Checks if a data frame contains all required variables for a sampling design and reports any issues.

validate_frame(design, frame, stage = NULL)

Arguments

design

A sampling_design object

frame

A data frame to validate

stage

Which stage(s) to validate against. Default validates all stages.

Value

Invisibly returns TRUE if validation passes. Throws an informative error if validation fails.

Details

Validation checks include:

  • Presence of required stratification variables

  • Presence of required clustering variables

  • Presence of measure of size (MOS) variables for PPS sampling

  • Non-empty frame

  • Positive values for MOS variables

Examples

# Create a design requiring region stratification and PPS by household count
design <- sampling_design() |>
  stratify_by(region) |>
  cluster_by(ea_id) |>
  draw(n = 10, method = "pps_brewer", mos = hh_count)
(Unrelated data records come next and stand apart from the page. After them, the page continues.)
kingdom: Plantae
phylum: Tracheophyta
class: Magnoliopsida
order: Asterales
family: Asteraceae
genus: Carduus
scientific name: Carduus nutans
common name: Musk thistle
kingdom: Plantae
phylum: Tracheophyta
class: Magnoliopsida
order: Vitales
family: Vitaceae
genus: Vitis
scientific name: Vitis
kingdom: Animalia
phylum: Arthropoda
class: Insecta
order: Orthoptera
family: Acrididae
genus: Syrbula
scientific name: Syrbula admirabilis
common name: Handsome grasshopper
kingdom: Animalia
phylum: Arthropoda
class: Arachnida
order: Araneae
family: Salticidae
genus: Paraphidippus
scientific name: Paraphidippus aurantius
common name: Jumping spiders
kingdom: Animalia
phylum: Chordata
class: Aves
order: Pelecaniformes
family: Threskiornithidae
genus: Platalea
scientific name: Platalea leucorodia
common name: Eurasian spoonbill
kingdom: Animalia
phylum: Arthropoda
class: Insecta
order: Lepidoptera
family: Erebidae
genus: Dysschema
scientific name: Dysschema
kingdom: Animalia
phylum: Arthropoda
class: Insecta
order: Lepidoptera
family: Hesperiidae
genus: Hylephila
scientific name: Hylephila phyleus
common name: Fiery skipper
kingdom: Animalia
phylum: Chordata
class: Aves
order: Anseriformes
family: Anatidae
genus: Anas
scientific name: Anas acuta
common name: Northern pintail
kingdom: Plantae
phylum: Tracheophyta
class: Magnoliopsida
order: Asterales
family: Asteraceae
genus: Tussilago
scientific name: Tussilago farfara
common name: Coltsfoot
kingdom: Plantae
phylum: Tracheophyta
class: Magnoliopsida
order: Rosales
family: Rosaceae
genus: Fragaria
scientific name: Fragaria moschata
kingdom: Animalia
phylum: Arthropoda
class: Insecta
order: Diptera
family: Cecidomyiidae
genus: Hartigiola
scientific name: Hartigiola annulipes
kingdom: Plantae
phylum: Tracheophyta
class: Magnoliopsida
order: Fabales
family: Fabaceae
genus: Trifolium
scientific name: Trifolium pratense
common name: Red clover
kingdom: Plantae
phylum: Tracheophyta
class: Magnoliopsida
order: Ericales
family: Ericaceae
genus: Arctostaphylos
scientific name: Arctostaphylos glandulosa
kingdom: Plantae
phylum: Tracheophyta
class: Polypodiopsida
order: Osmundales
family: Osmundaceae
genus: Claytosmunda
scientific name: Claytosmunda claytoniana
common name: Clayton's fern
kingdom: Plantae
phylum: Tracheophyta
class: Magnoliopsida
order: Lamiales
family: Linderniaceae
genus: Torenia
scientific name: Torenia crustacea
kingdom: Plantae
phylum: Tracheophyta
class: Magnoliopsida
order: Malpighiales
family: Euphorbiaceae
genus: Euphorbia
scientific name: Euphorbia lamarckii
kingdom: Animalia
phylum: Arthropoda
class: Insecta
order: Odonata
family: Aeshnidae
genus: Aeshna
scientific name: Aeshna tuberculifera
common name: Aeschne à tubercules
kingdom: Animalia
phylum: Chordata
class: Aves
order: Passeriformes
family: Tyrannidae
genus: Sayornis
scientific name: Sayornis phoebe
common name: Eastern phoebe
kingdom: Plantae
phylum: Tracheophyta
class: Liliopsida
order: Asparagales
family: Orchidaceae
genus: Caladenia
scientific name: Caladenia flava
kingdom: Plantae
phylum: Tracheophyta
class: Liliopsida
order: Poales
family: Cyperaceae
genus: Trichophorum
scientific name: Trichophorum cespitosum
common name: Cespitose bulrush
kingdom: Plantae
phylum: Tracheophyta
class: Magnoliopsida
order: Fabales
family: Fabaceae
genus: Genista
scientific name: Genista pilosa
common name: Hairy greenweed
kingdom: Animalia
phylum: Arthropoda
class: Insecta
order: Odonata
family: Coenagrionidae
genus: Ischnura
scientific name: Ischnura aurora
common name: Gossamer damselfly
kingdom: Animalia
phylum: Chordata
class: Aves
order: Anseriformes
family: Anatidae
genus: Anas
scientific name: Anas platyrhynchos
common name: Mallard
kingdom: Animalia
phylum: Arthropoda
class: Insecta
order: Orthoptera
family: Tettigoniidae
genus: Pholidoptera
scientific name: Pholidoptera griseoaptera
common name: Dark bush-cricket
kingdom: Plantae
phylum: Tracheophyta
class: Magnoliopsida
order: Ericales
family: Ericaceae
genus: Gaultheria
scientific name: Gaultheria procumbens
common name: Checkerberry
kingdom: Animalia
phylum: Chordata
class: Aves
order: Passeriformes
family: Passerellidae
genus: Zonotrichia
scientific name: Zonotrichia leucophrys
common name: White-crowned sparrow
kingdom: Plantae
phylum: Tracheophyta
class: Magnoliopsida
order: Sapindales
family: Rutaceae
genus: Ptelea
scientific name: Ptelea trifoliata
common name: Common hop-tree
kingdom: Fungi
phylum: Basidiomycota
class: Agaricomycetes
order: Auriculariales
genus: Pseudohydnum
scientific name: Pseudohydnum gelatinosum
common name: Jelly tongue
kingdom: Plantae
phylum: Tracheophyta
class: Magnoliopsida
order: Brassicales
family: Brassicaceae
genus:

# Validate against niger_eas (should pass)
validate_frame(design, niger_eas)

# Create a frame missing required variables (will fail)
bad_frame <- data.frame(id = 1:100, value = rnorm(100))
try(validate_frame(design, bad_frame))
#> Error : Frame validation failed:
#> x Stage 1: missing stratification variable(s): region
#> x Stage 1: missing cluster variable(s): ea_id
#> x Stage 1: missing MOS variable: hh_count

# Validate only specific stages of a multi-stage design
multi_design <- sampling_design() |>
  stage(label = "Schools") |>
    cluster_by(school_id) |>
    draw(n = 30, method = "pps_brewer", mos = enrollment) |>
  stage(label = "Students") |>
    draw(n = 15)

# Validate stage 1 only
validate_frame(multi_design, tanzania_schools, stage = 1)